### [WHAT THIS TASK INVOLVES]
Print out the entire listing verbatim.
*** Block opens ***
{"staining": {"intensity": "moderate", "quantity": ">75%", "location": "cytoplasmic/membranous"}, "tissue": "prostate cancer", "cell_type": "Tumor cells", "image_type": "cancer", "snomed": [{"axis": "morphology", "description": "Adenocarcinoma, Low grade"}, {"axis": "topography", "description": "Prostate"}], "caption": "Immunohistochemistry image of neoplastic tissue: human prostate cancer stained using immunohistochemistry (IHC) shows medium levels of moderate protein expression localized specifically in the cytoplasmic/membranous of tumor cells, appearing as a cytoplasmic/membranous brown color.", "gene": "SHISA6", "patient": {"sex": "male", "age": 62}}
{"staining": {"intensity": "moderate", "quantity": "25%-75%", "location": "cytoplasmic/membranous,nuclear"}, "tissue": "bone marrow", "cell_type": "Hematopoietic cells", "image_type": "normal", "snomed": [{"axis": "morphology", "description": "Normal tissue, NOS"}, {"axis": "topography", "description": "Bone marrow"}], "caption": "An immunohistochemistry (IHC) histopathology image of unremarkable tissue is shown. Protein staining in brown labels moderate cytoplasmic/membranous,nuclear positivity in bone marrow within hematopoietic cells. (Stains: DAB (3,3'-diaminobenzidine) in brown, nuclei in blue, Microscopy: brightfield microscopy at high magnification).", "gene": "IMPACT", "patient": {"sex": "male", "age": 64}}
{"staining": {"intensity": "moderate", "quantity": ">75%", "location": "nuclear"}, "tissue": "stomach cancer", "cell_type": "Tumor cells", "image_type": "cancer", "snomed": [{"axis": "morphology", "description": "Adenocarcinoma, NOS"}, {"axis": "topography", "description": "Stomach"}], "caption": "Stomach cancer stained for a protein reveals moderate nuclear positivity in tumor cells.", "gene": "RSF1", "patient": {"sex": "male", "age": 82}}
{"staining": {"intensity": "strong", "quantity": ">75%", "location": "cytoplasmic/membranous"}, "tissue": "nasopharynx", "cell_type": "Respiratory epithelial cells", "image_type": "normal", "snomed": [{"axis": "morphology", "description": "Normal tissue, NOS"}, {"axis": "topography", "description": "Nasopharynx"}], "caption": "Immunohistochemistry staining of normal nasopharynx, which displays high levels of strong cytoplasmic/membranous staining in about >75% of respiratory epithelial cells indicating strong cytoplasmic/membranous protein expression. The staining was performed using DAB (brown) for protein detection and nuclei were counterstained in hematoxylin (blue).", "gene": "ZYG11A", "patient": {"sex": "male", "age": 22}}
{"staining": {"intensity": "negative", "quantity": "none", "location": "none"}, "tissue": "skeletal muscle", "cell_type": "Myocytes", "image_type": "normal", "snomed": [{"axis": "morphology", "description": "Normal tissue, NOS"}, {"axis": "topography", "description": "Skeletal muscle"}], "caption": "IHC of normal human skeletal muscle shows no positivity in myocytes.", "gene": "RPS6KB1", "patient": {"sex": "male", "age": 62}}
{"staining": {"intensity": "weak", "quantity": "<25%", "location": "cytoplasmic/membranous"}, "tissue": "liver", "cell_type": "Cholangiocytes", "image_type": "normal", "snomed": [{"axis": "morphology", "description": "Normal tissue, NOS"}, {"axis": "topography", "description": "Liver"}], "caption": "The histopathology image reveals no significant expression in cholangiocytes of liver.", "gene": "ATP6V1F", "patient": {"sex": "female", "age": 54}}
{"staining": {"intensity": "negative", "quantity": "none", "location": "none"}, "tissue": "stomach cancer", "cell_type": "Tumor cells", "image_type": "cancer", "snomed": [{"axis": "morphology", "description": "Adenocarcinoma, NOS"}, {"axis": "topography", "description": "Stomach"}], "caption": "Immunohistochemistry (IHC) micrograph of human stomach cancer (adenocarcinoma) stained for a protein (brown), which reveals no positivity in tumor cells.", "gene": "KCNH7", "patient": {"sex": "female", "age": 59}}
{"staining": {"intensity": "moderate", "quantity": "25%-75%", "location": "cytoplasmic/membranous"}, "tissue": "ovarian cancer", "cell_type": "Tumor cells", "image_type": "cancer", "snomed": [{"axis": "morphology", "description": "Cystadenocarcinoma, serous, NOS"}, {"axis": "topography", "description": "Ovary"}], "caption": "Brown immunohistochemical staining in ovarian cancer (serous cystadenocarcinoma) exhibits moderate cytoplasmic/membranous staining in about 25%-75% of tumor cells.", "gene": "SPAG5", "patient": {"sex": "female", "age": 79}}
*** Block closes ***
### [TASK RESULT]
{"staining": {"intensity": "moderate", "quantity": ">75%", "location": "cytoplasmic/membranous"}, "tissue": "prostate cancer", "cell_type": "Tumor cells", "image_type": "cancer", "snomed": [{"axis": "morphology", "description": "Adenocarcinoma, Low grade"}, {"axis": "topography", "description": "Prostate"}], "caption": "Immunohistochemistry image of neoplastic tissue: human prostate cancer stained using immunohistochemistry (IHC) shows medium levels of moderate protein expression localized specifically in the cytoplasmic/membranous of tumor cells, appearing as a cytoplasmic/membranous brown color.", "gene": "SHISA6", "patient": {"sex": "male", "age": 62}}
{"staining": {"intensity": "moderate", "quantity": "25%-75%", "location": "cytoplasmic/membranous,nuclear"}, "tissue": "bone marrow", "cell_type": "Hematopoietic cells", "image_type": "normal", "snomed": [{"axis": "morphology", "description": "Normal tissue, NOS"}, {"axis": "topography", "description": "Bone marrow"}], "caption": "An immunohistochemistry (IHC) histopathology image of unremarkable tissue is shown. Protein staining in brown labels moderate cytoplasmic/membranous,nuclear positivity in bone marrow within hematopoietic cells. (Stains: DAB (3,3'-diaminobenzidine) in brown, nuclei in blue, Microscopy: brightfield microscopy at high magnification).", "gene": "IMPACT", "patient": {"sex": "male", "age": 64}}
{"staining": {"intensity": "moderate", "quantity": ">75%", "location": "nuclear"}, "tissue": "stomach cancer", "cell_type": "Tumor cells", "image_type": "cancer", "snomed": [{"axis": "morphology", "description": "Adenocarcinoma, NOS"}, {"axis": "topography", "description": "Stomach"}], "caption": "Stomach cancer stained for a protein reveals moderate nuclear positivity in tumor cells.", "gene": "RSF1", "patient": {"sex": "male", "age": 82}}
{"staining": {"intensity": "strong", "quantity": ">75%", "location": "cytoplasmic/membranous"}, "tissue": "nasopharynx", "cell_type": "Respiratory epithelial cells", "image_type": "normal", "snomed": [{"axis": "morphology", "description": "Normal tissue, NOS"}, {"axis": "topography", "description": "Nasopharynx"}], "caption": "Immunohistochemistry staining of normal nasopharynx, which displays high levels of strong cytoplasmic/membranous staining in about >75% of respiratory epithelial cells indicating strong cytoplasmic/membranous protein expression. The staining was performed using DAB (brown) for protein detection and nuclei were counterstained in hematoxylin (blue).", "gene": "ZYG11A", "patient": {"sex": "male", "age": 22}}
{"staining": {"intensity": "negative", "quantity": "none", "location": "none"}, "tissue": "skeletal muscle", "cell_type": "Myocytes", "image_type": "normal", "snomed": [{"axis": "morphology", "description": "Normal tissue, NOS"}, {"axis": "topography", "description": "Skeletal muscle"}], "caption": "IHC of normal human skeletal muscle shows no positivity in myocytes.", "gene": "RPS6KB1", "patient": {"sex": "male", "age": 62}}
{"staining": {"intensity": "weak", "quantity": "<25%", "location": "cytoplasmic/membranous"}, "tissue": "liver", "cell_type": "Cholangiocytes", "image_type": "normal", "snomed": [{"axis": "morphology", "description": "Normal tissue, NOS"}, {"axis": "topography", "description": "Liver"}], "caption": "The histopathology image reveals no significant expression in cholangiocytes of liver.", "gene": "ATP6V1F", "patient": {"sex": "female", "age": 54}}
{"staining": {"intensity": "negative", "quantity": "none", "location": "none"}, "tissue": "stomach cancer", "cell_type": "Tumor cells", "image_type": "cancer", "snomed": [{"axis": "morphology", "description": "Adenocarcinoma, NOS"}, {"axis": "topography", "description": "Stomach"}], "caption": "Immunohistochemistry (IHC) micrograph of human stomach cancer (adenocarcinoma) stained for a protein (brown), which reveals no positivity in tumor cells.", "gene": "KCNH7", "patient": {"sex": "female", "age": 59}}
{"staining": {"intensity": "moderate", "quantity": "25%-75%", "location": "cytoplasmic/membranous"}, "tissue": "ovarian cancer", "cell_type": "Tumor cells", "image_type": "cancer", "snomed": [{"axis": "morphology", "description": "Cystadenocarcinoma, serous, NOS"}, {"axis": "topography", "description": "Ovary"}], "caption": "Brown immunohistochemical staining in ovarian cancer (serous cystadenocarcinoma) exhibits moderate cytoplasmic/membranous staining in about 25%-75% of tumor cells.", "gene": "SPAG5", "patient": {"sex": "female", "age": 79}}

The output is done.